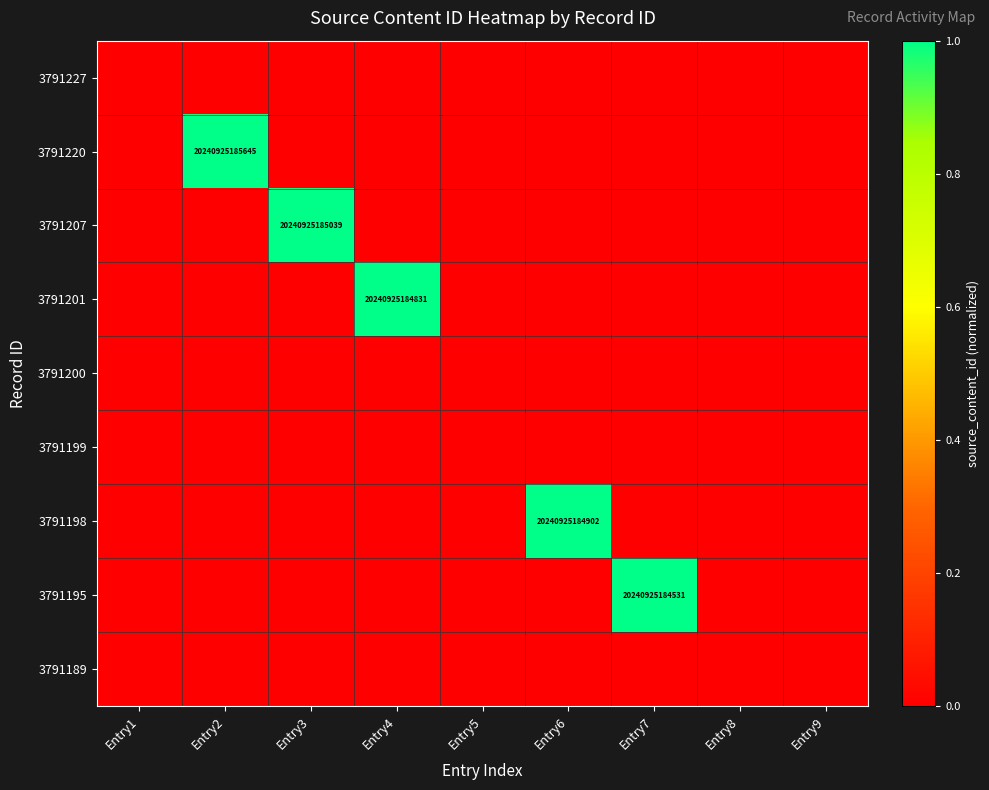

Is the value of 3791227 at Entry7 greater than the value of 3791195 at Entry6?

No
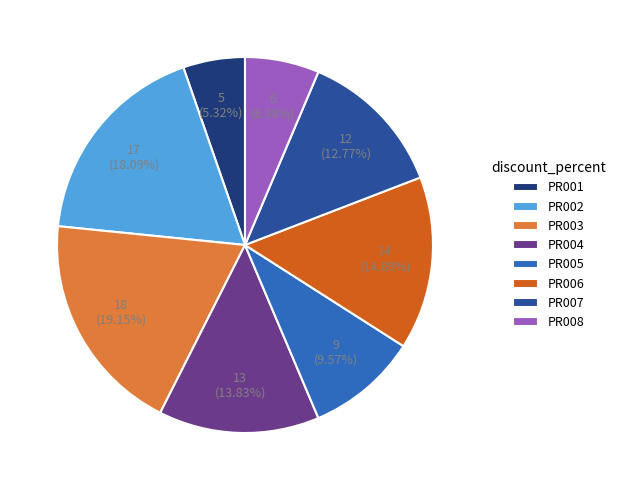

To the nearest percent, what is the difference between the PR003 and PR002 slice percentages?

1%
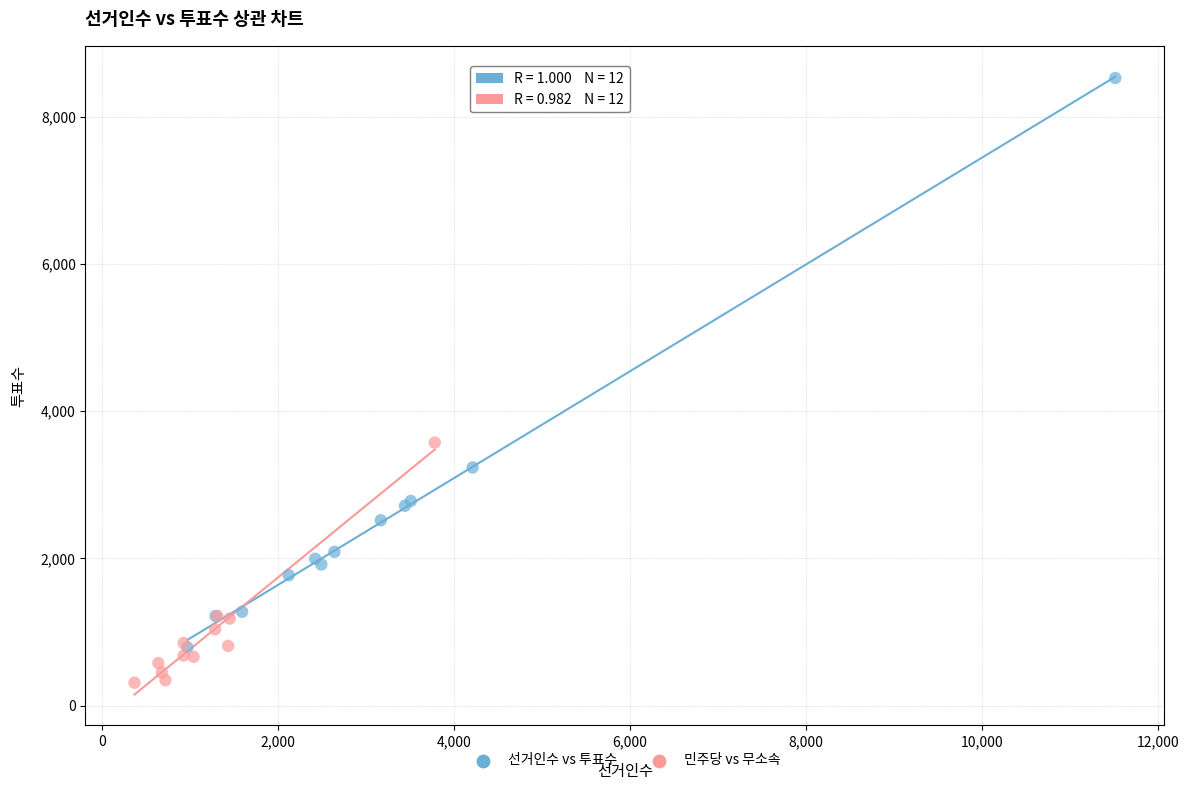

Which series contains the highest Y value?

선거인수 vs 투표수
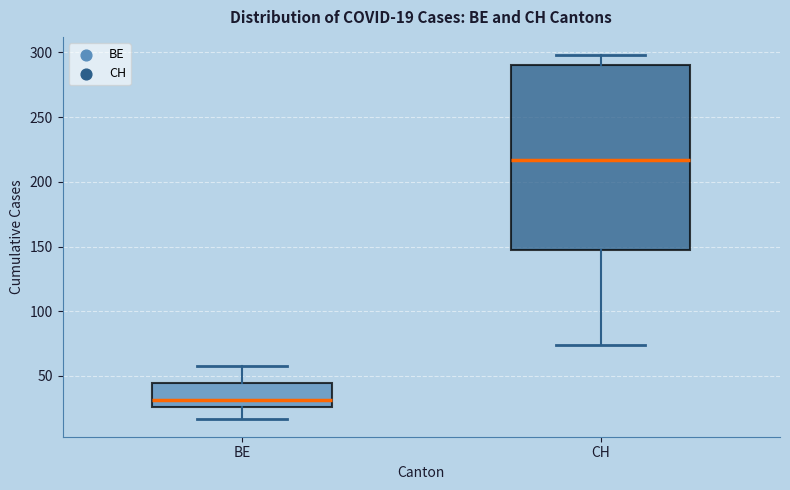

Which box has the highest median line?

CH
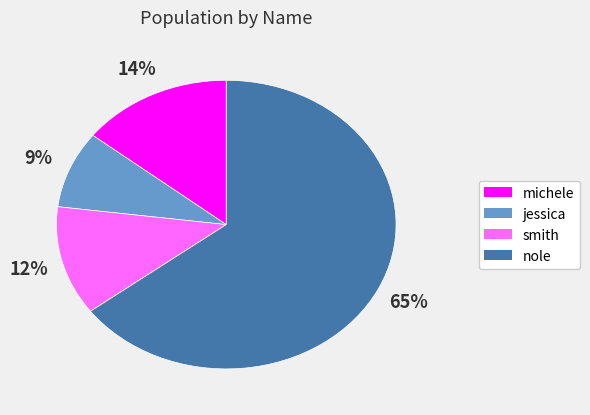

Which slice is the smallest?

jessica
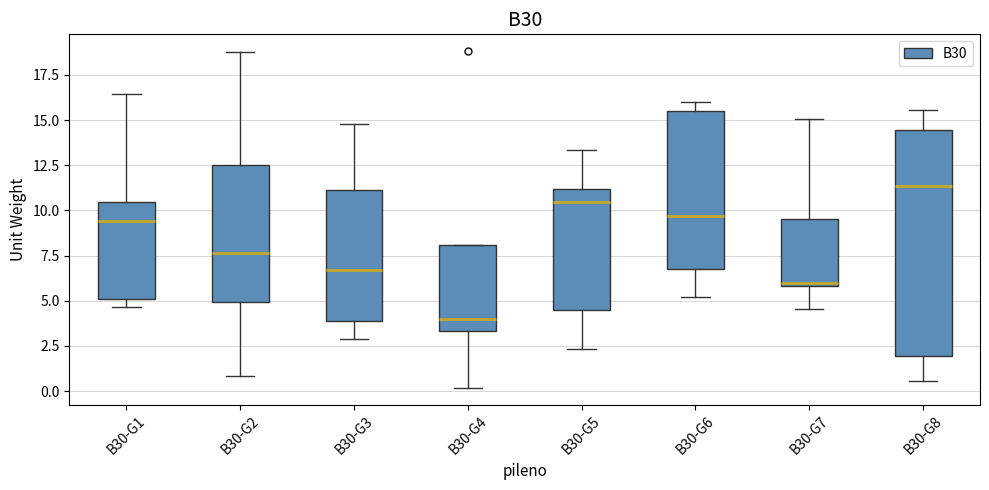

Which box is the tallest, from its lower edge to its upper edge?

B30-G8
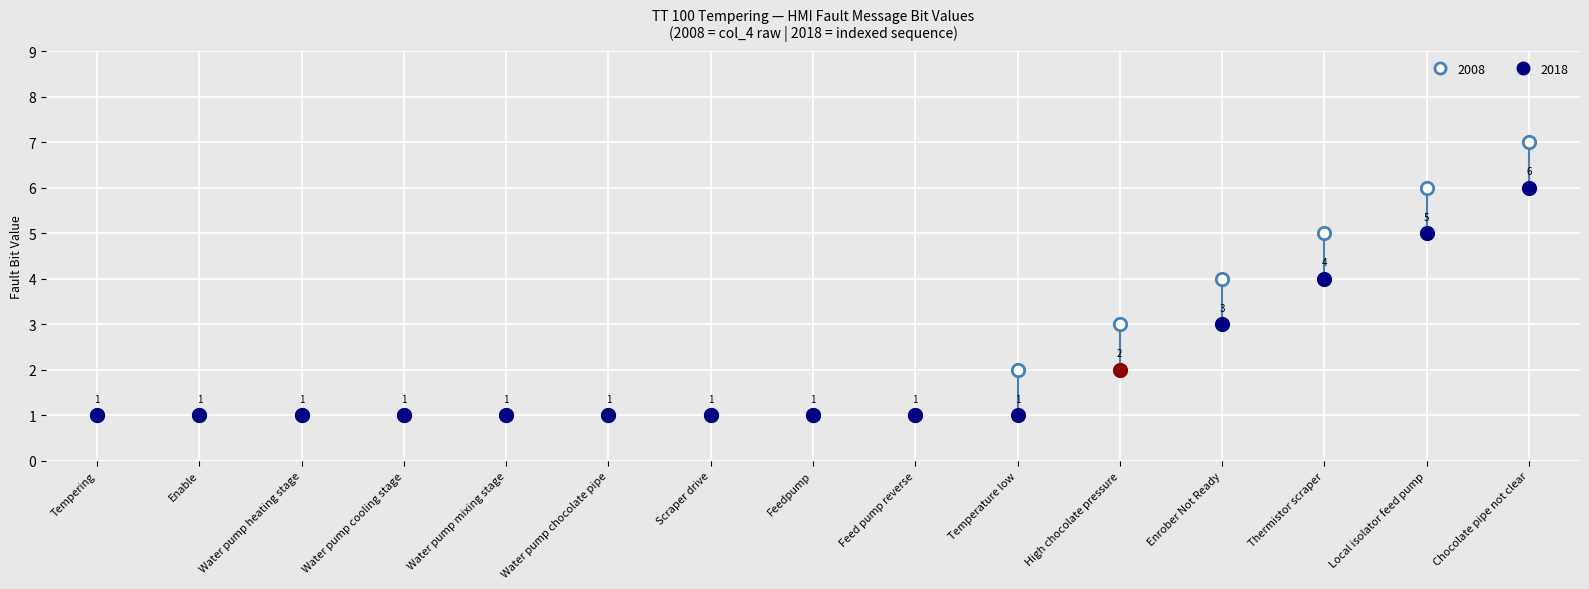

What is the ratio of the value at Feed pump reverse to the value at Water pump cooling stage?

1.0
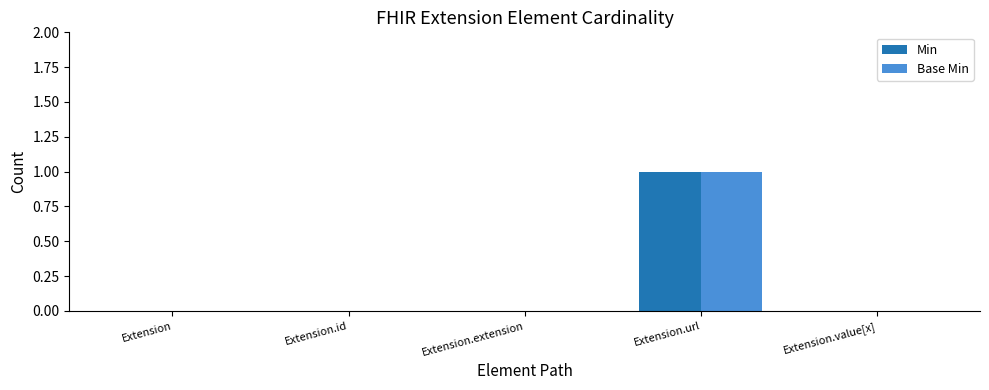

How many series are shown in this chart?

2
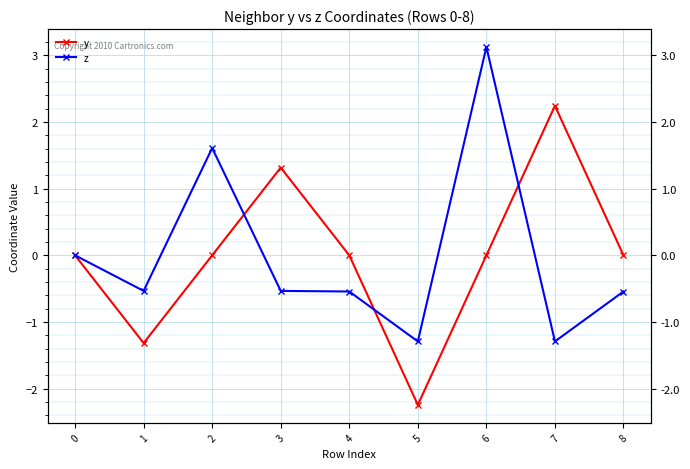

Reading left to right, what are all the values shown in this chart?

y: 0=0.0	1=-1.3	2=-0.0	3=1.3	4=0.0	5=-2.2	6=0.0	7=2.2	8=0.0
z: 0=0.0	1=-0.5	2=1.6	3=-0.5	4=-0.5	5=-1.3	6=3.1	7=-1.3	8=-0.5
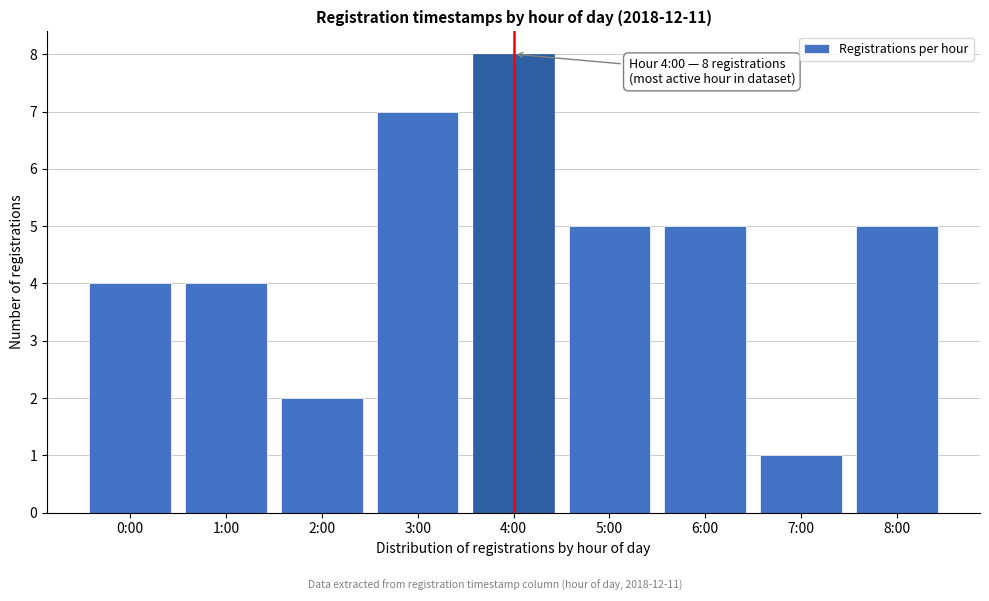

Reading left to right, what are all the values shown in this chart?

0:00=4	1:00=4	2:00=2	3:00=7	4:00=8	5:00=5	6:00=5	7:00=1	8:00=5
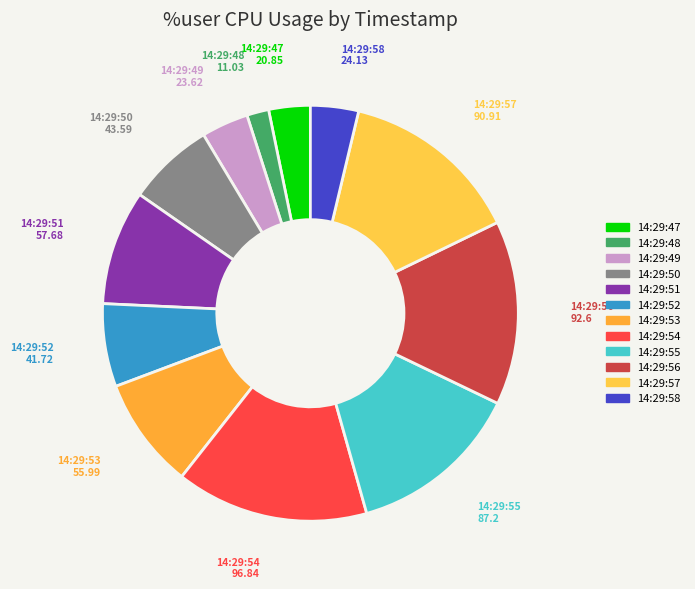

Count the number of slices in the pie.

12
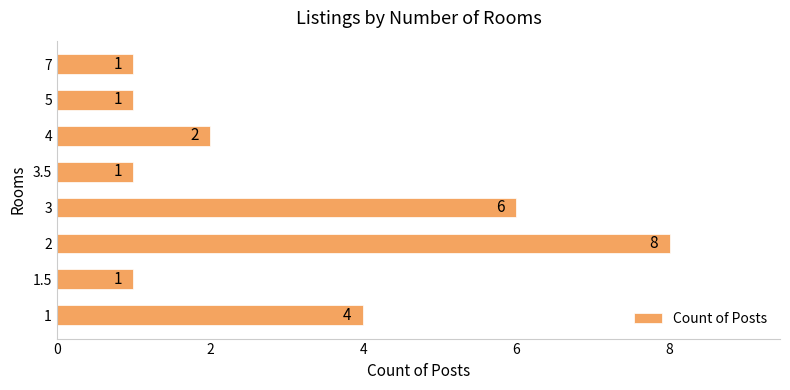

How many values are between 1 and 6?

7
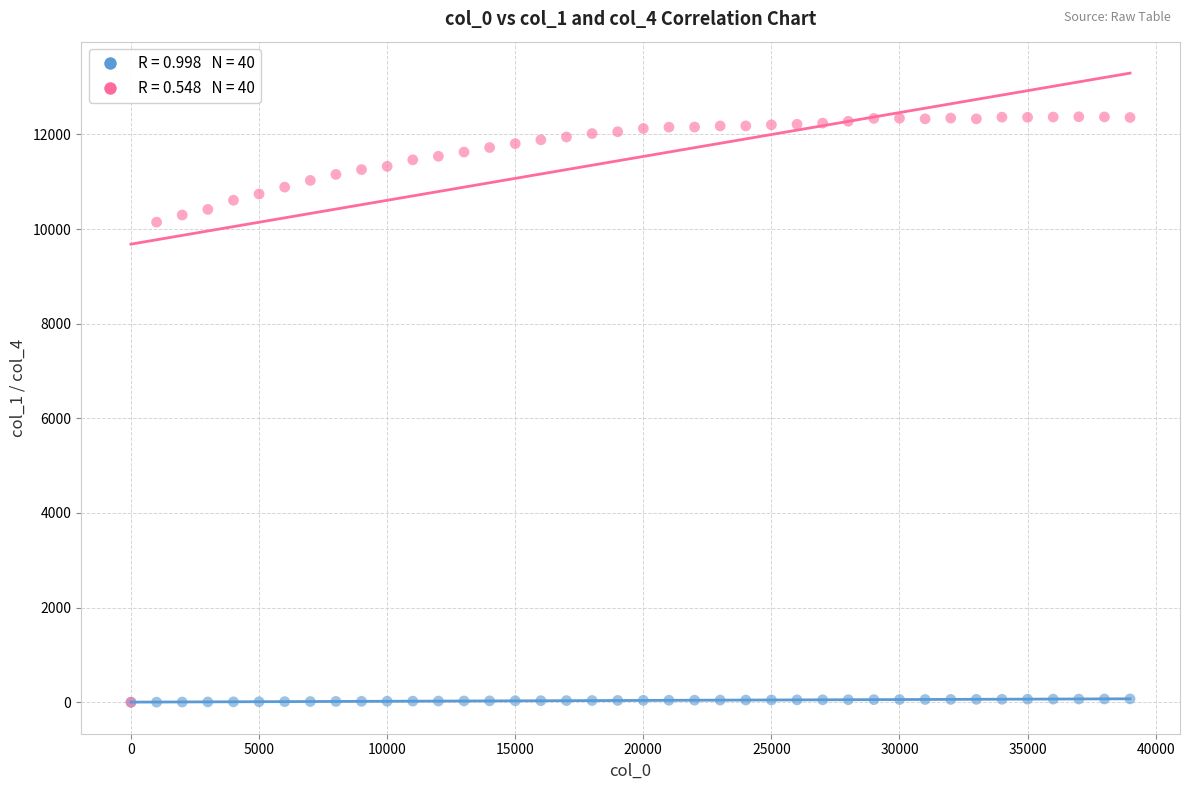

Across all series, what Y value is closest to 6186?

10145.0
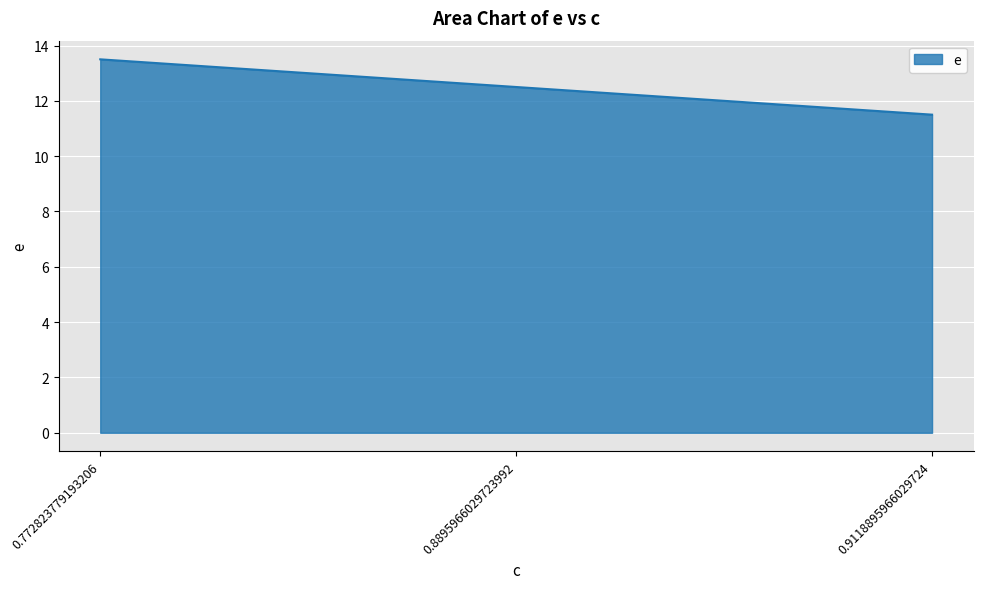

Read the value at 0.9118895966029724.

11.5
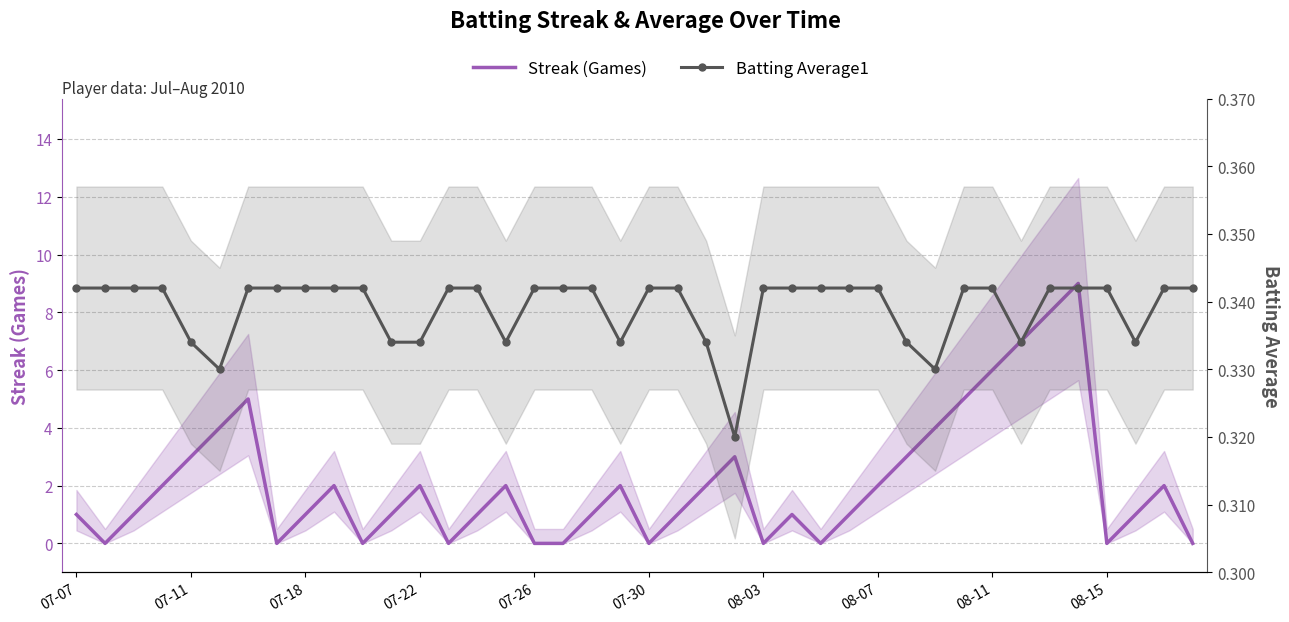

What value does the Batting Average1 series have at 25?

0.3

──────────

_DESCRIPTION OF THE TASK_: Reproduce every row above verbatim, omitting the picture markers.

_RESPONSE TO THE EXERCISE_:
Is the value of 3791227 at Entry7 greater than the value of 3791195 at Entry6?

No

To the nearest percent, what is the difference between the PR003 and PR002 slice percentages?

1%

Which series contains the highest Y value?

선거인수 vs 투표수

Which box has the highest median line?

CH

Which slice is the smallest?

jessica

Which box is the tallest, from its lower edge to its upper edge?

B30-G8

What is the ratio of the value at Feed pump reverse to the value at Water pump cooling stage?

1.0

How many series are shown in this chart?

2

Reading left to right, what are all the values shown in this chart?

y: 0=0.0	1=-1.3	2=-0.0	3=1.3	4=0.0	5=-2.2	6=0.0	7=2.2	8=0.0
z: 0=0.0	1=-0.5	2=1.6	3=-0.5	4=-0.5	5=-1.3	6=3.1	7=-1.3	8=-0.5

Reading left to right, what are all the values shown in this chart?

0:00=4	1:00=4	2:00=2	3:00=7	4:00=8	5:00=5	6:00=5	7:00=1	8:00=5

Count the number of slices in the pie.

12

How many values are between 1 and 6?

7

Across all series, what Y value is closest to 6186?

10145.0

Read the value at 0.9118895966029724.

11.5

What value does the Batting Average1 series have at 25?

0.3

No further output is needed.